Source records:
*** Block opens ***

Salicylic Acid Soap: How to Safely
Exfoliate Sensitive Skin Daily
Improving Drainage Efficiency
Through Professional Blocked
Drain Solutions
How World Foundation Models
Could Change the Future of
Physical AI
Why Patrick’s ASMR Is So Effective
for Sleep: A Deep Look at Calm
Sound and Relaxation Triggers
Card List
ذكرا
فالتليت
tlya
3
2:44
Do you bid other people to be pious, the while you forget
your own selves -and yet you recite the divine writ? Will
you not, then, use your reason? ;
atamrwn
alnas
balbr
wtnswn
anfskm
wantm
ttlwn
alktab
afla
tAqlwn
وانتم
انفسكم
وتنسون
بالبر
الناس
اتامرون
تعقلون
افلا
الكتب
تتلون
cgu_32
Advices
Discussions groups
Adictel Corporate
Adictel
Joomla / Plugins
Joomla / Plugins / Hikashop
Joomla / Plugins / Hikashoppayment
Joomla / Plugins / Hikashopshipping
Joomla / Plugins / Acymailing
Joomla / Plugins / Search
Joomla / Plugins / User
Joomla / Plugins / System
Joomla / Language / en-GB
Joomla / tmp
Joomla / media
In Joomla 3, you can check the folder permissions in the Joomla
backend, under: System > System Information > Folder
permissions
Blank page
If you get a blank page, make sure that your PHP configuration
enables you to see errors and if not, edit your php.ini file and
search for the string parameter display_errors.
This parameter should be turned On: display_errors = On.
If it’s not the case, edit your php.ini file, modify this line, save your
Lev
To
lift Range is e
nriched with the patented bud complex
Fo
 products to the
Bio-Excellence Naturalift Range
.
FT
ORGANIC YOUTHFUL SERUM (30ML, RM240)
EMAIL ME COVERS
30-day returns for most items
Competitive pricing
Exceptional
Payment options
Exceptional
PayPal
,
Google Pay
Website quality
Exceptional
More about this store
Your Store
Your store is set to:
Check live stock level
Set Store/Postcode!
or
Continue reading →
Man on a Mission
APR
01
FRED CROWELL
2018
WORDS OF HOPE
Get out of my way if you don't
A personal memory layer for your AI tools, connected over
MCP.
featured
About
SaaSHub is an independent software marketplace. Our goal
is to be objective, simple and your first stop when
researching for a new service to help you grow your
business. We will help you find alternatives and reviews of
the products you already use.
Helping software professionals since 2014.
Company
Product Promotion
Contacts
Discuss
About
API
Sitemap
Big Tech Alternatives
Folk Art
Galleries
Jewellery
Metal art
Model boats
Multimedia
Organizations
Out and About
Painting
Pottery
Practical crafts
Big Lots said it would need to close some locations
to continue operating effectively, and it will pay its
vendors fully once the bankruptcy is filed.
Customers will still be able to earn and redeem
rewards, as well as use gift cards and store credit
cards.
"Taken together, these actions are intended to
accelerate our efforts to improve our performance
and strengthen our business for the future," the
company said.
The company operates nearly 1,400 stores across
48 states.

*** Block closes ***

- WHAT IS BEING ASKED -
Every record shown above must be echoed exactly.

- RESULT -
Salicylic Acid Soap: How to Safely
Exfoliate Sensitive Skin Daily
Improving Drainage Efficiency
Through Professional Blocked
Drain Solutions
How World Foundation Models
Could Change the Future of
Physical AI
Why Patrick’s ASMR Is So Effective
for Sleep: A Deep Look at Calm
Sound and Relaxation Triggers
Card List
ذكرا
فالتليت
tlya
3
2:44
Do you bid other people to be pious, the while you forget
your own selves -and yet you recite the divine writ? Will
you not, then, use your reason? ;
atamrwn
alnas
balbr
wtnswn
anfskm
wantm
ttlwn
alktab
afla
tAqlwn
وانتم
انفسكم
وتنسون
بالبر
الناس
اتامرون
تعقلون
افلا
الكتب
تتلون
cgu_32
Advices
Discussions groups
Adictel Corporate
Adictel
Joomla / Plugins
Joomla / Plugins / Hikashop
Joomla / Plugins / Hikashoppayment
Joomla / Plugins / Hikashopshipping
Joomla / Plugins / Acymailing
Joomla / Plugins / Search
Joomla / Plugins / User
Joomla / Plugins / System
Joomla / Language / en-GB
Joomla / tmp
Joomla / media
In Joomla 3, you can check the folder permissions in the Joomla
backend, under: System > System Information > Folder
permissions
Blank page
If you get a blank page, make sure that your PHP configuration
enables you to see errors and if not, edit your php.ini file and
search for the string parameter display_errors.
This parameter should be turned On: display_errors = On.
If it’s not the case, edit your php.ini file, modify this line, save your
Lev
To
lift Range is e
nriched with the patented bud complex
Fo
 products to the
Bio-Excellence Naturalift Range
.
FT
ORGANIC YOUTHFUL SERUM (30ML, RM240)
EMAIL ME COVERS
30-day returns for most items
Competitive pricing
Exceptional
Payment options
Exceptional
PayPal
,
Google Pay
Website quality
Exceptional
More about this store
Your Store
Your store is set to:
Check live stock level
Set Store/Postcode!
or
Continue reading →
Man on a Mission
APR
01
FRED CROWELL
2018
WORDS OF HOPE
Get out of my way if you don't
A personal memory layer for your AI tools, connected over
MCP.
featured
About
SaaSHub is an independent software marketplace. Our goal
is to be objective, simple and your first stop when
researching for a new service to help you grow your
business. We will help you find alternatives and reviews of
the products you already use.
Helping software professionals since 2014.
Company
Product Promotion
Contacts
Discuss
About
API
Sitemap
Big Tech Alternatives
Folk Art
Galleries
Jewellery
Metal art
Model boats
Multimedia
Organizations
Out and About
Painting
Pottery
Practical crafts
Big Lots said it would need to close some locations
to continue operating effectively, and it will pay its
vendors fully once the bankruptcy is filed.
Customers will still be able to earn and redeem
rewards, as well as use gift cards and store credit
cards.
"Taken together, these actions are intended to
accelerate our efforts to improve our performance
and strengthen our business for the future," the
company said.
The company operates nearly 1,400 stores across
48 states.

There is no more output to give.